Electronic spam is never welcome, but on rare occasions—okay, once, recently—it turns into gold.  Was this some kind of twenty-first centory alchemy? Not at all. But it was an extraordinary event nonetheless.

Two weeks ago I was skimming the e-mails caught in my spam filter when, just as I pushed the Delete key, I noticed the name of Carl Rollyson as the sender. It was instant recognition from the long-gone days of the now-defunct readers’ forum, Readerville. Carl is a serious biographer and reviewer of biographies (as well as a professor of journalism) with even more serious credentials to his name. He writes for the “big boys,” currently including the Wall Street Journal. I have always admired his writing from afar but never had the courage to even consider approaching him about BiblioBuffet.

Then the spam showed up. I desperately tried to reverse the deletion. No luck.
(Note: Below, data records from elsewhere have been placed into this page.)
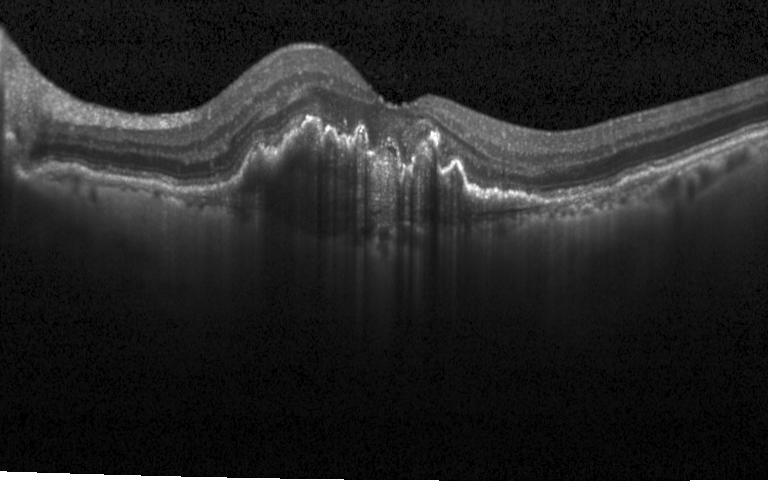

Retinal OCT cross-section. Centered on the fovea. Spectral-domain OCT. Heidelberg Spectralis OCT system.
OCT finding: a choroidal neovascular membrane.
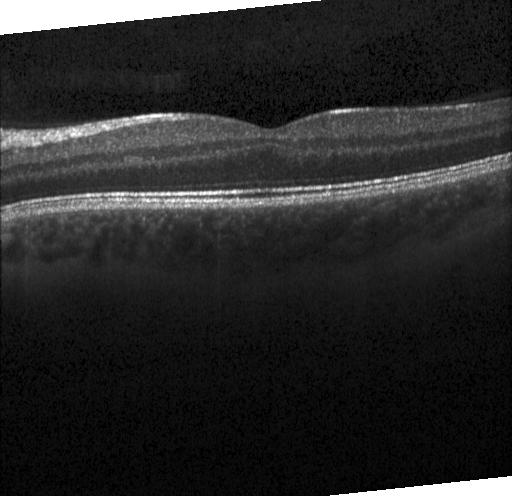

Retinal OCT cross-section. Impression: no evidence of choroidal neovascularization, diabetic macular edema, or drusen.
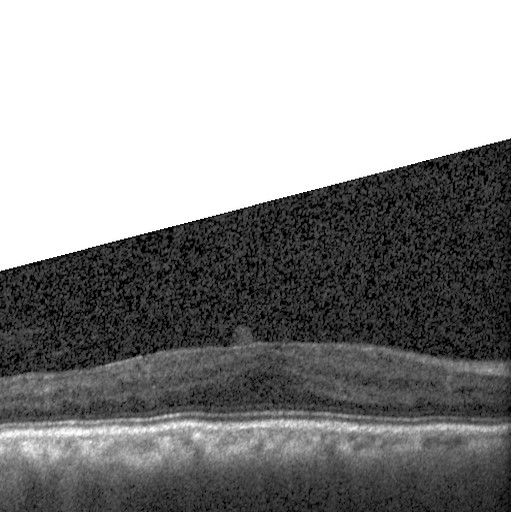
OCT B-scan; spectral-domain OCT; Heidelberg Spectralis OCT system
Impression: DME.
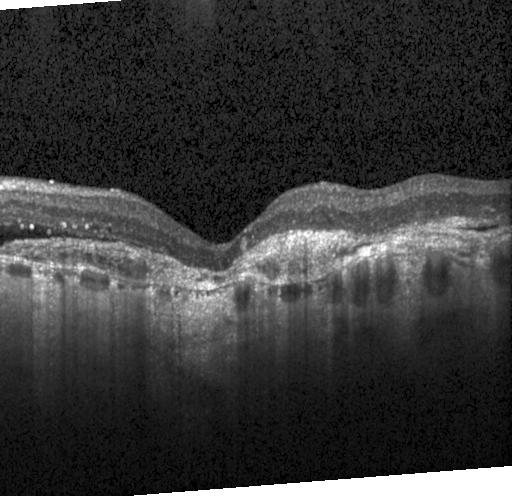 OCT B-scan — OCT finding: choroidal neovascularization.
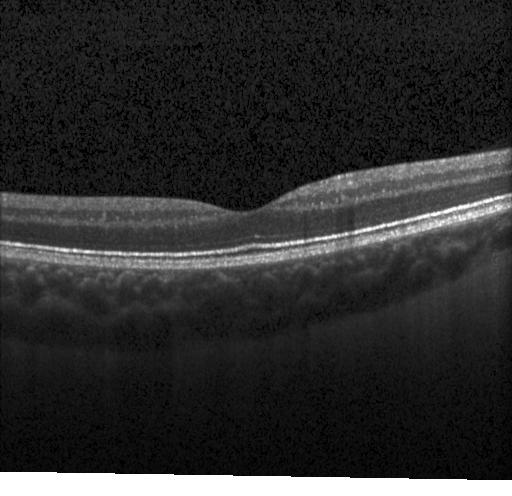
Retinal OCT B-scan.
Diagnosis: no choroidal neovascularization, diabetic macular edema, or drusen.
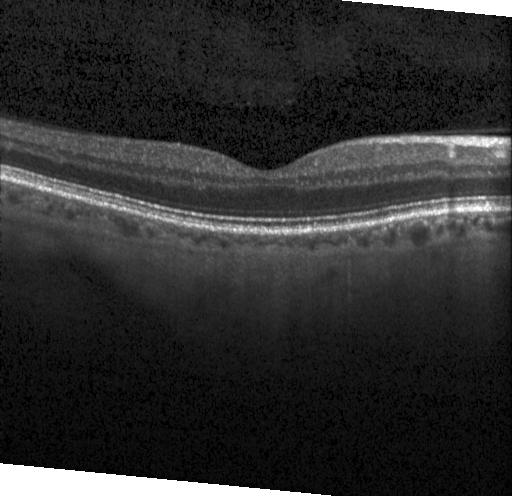

OCT B-scan — Diagnosis: no choroidal neovascularization, no diabetic macular edema, and no drusen.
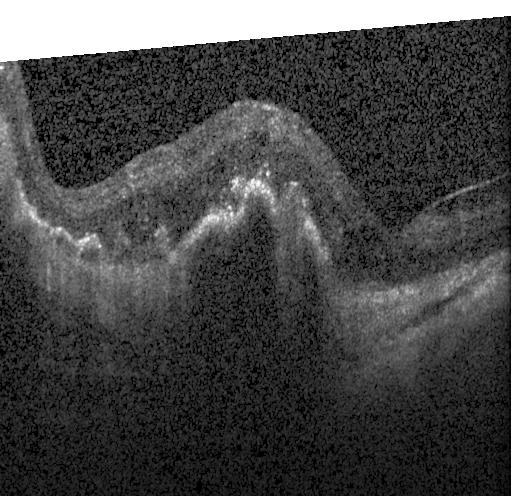

Spectral-domain optical coherence tomography · horizontal scan through the fovea · Heidelberg Spectralis · retinal OCT B-scan. Finding: a choroidal neovascular membrane.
I couldn’t recall the subject line but I knew it had not struck me as a personal one. And the main question in my  mind—why would Carl be contacting me after all these years?—was one I couldn’t answer.
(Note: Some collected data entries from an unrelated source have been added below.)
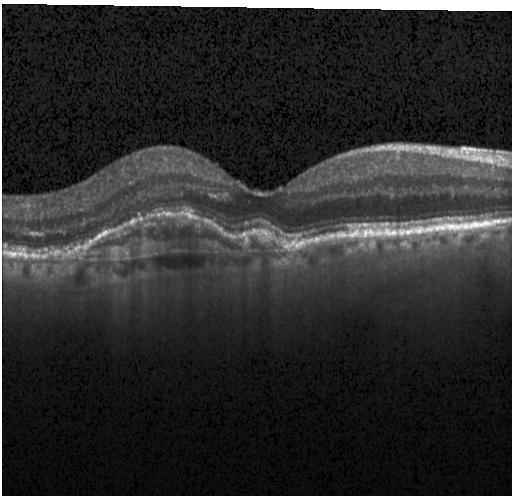 Retinal OCT cross-section · centered on the fovea.
The scan shows a choroidal neovascular membrane.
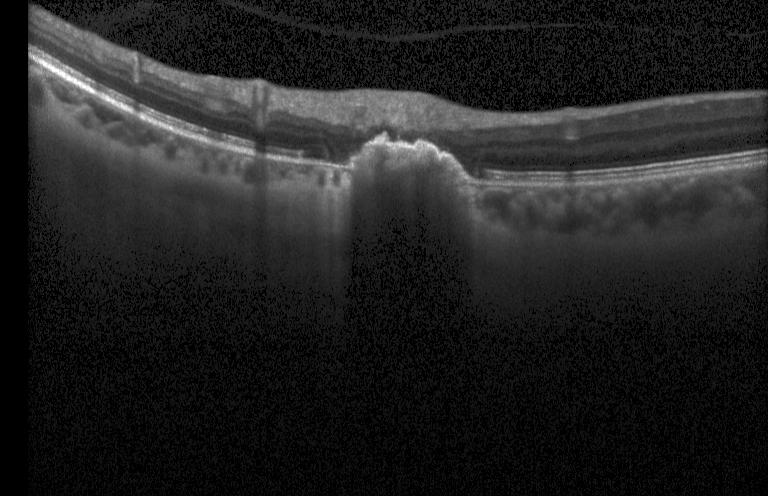
OCT scan showing choroidal neovascularization.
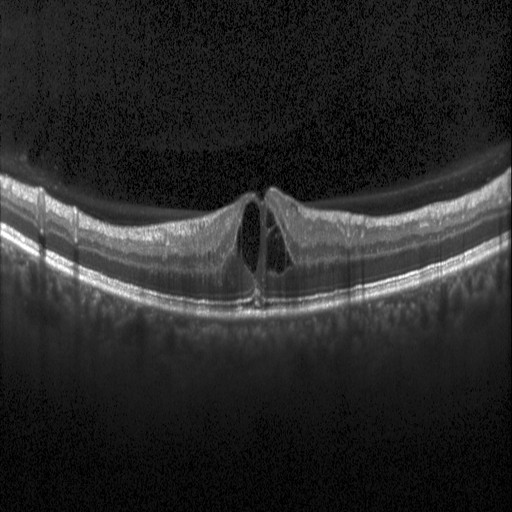

Dx: diabetic macular edema (DME).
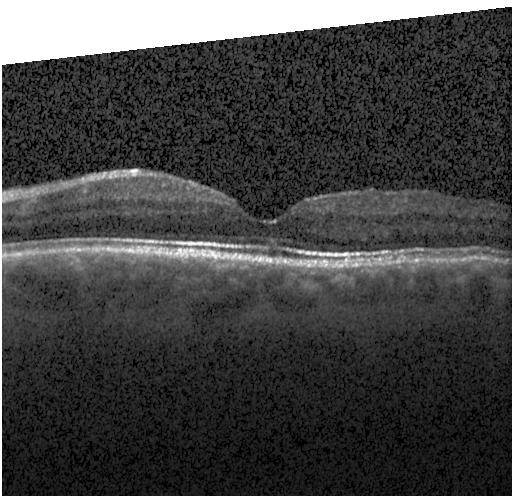 Diagnosis: no choroidal neovascularization, no diabetic macular edema, and no drusen.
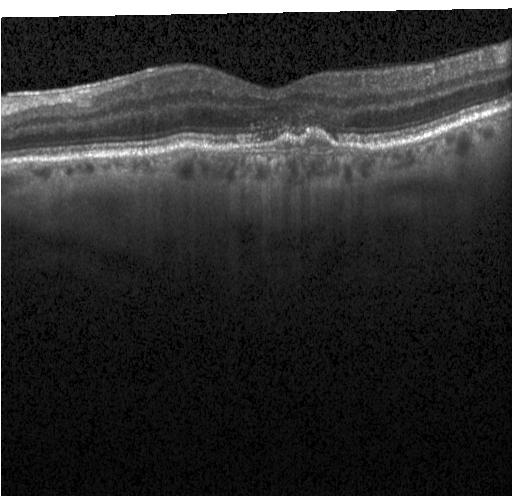
Optical coherence tomography B-scan
This B-scan demonstrates a choroidal neovascular membrane.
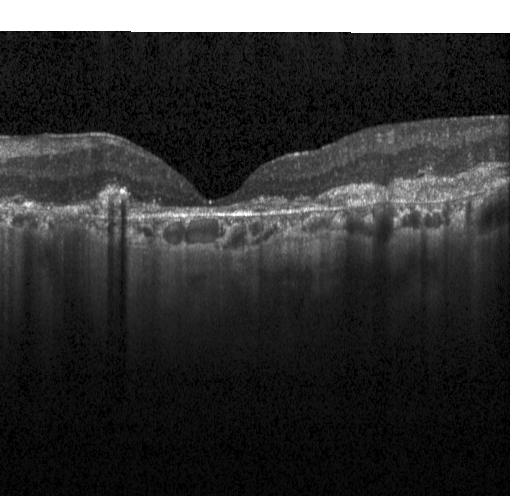

Retinal OCT cross-section · SD-OCT.
Impression: CNV.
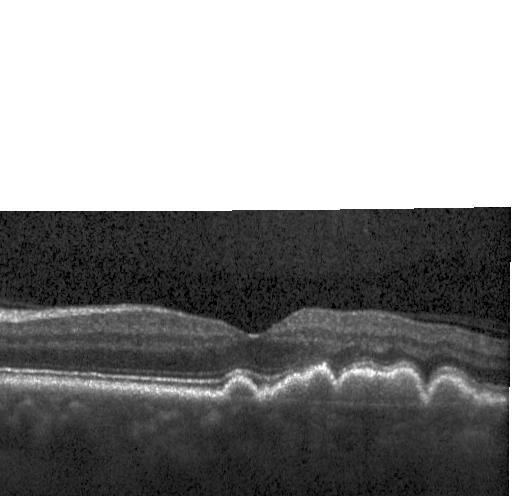
SD-OCT; fovea-centered; OCT line scan; instrument: Heidelberg Spectralis. Impression: drusen.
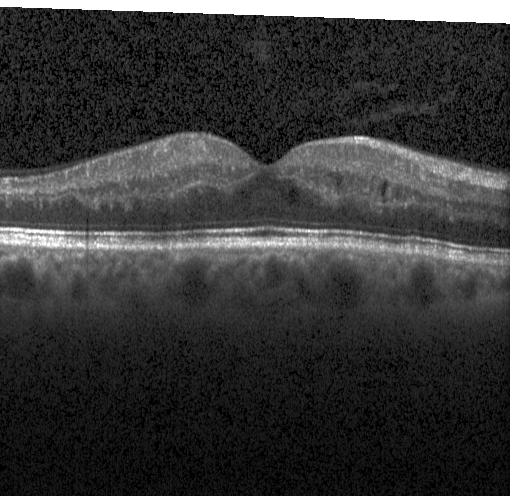

Finding: diabetic macular edema (DME).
So I googled him, found his university address, and e-mailed him. He responded quickly, saying that since it was probably a Viagra ad sent by a hacker I was fortunate in that I did delete it. My answer was a quick note of thanks and a (very) brief comment that if he ever did want to consider writing for BiblioBuffet we would be honored.

E-mails flew back and forth over the next two days. He said he hadn’t been on the site since its early days because he remembered we didn’t pay much and straight reviews simply did not allow him to stretch his writing wings in the way he wanted. He was trying to get, he said, a column about biography. A column where he could “write reviews from a biographer’s perspective, drawing on my experience in order to discuss the biographer’s sources and methodology, and, most importantly, addressing the question of where a particular biography fit into current practice, as well as in the history of the genre.”
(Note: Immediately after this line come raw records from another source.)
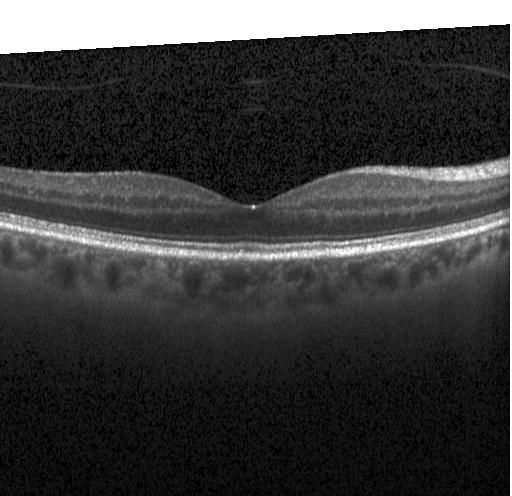

OCT scan showing no choroidal neovascularization, no diabetic macular edema, and no drusen.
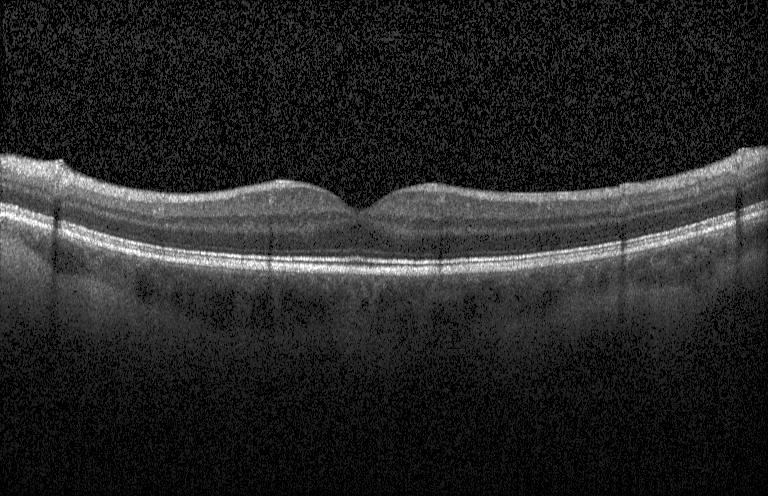
Spectral-domain OCT; fovea-centered; optical coherence tomography scan — Diagnosis: no choroidal neovascularization, no diabetic macular edema, and no drusen.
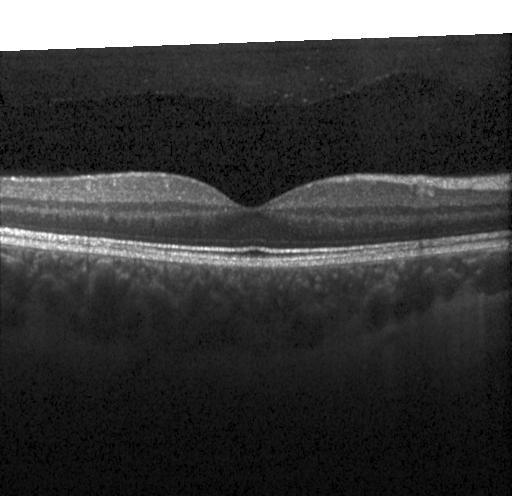

Diagnosis: no CNV, DME, or drusen.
It sounded like he needed a writer’s playground.

We made one for him.

Nicki Leone and I are firmly committed to the idea that when you hire excellent writers you should give them the freedom to do what they do best instead of insisting that they corform to your ideas. The necessity of imposing word counts in an online publication is moot at least as far as formatting is concerned. (Audience attention spans are still a consideration.) BiblioBuffet gives its writers complete freedom to say what they want, review the books they want, write about subjects that interest them. They just need to say whatever they choose to say well.

Both of us knew Carl’s writing from our Readerville days so when I peaked his interest with that heady editorial freedom he agreed. His first column went up this week, and it’s a goodie.

So what am I doing here? Hoping, finally, to write about biography and the practice of reviewing it from a broader perspective than is available in a book review, exploring what I expect from biographies, and commenting on how other reviewers and critics treat the genre.

Every two weeks, I will deal with how biographers are treated in the press, while doing some name dropping and perhaps even purveying gossip about the world of biographers—a cosmos I inhabit that includes the NYU biography seminar and BIO (the newly formed Biographers International Organization), as well as reports from friends and run-ins with colleagues in what has come to be called the life-writing business.

E-mails from potential contributors are always exciting. There is such potential, and it is wonderful to hear from someone who thinks BiblioBuffet is worth writing for. That is how all our excellent writers came to us. What is extraordinary about Carl, though, is that he came to us through the magic of alchemy. If spam could be spun into gold, that is.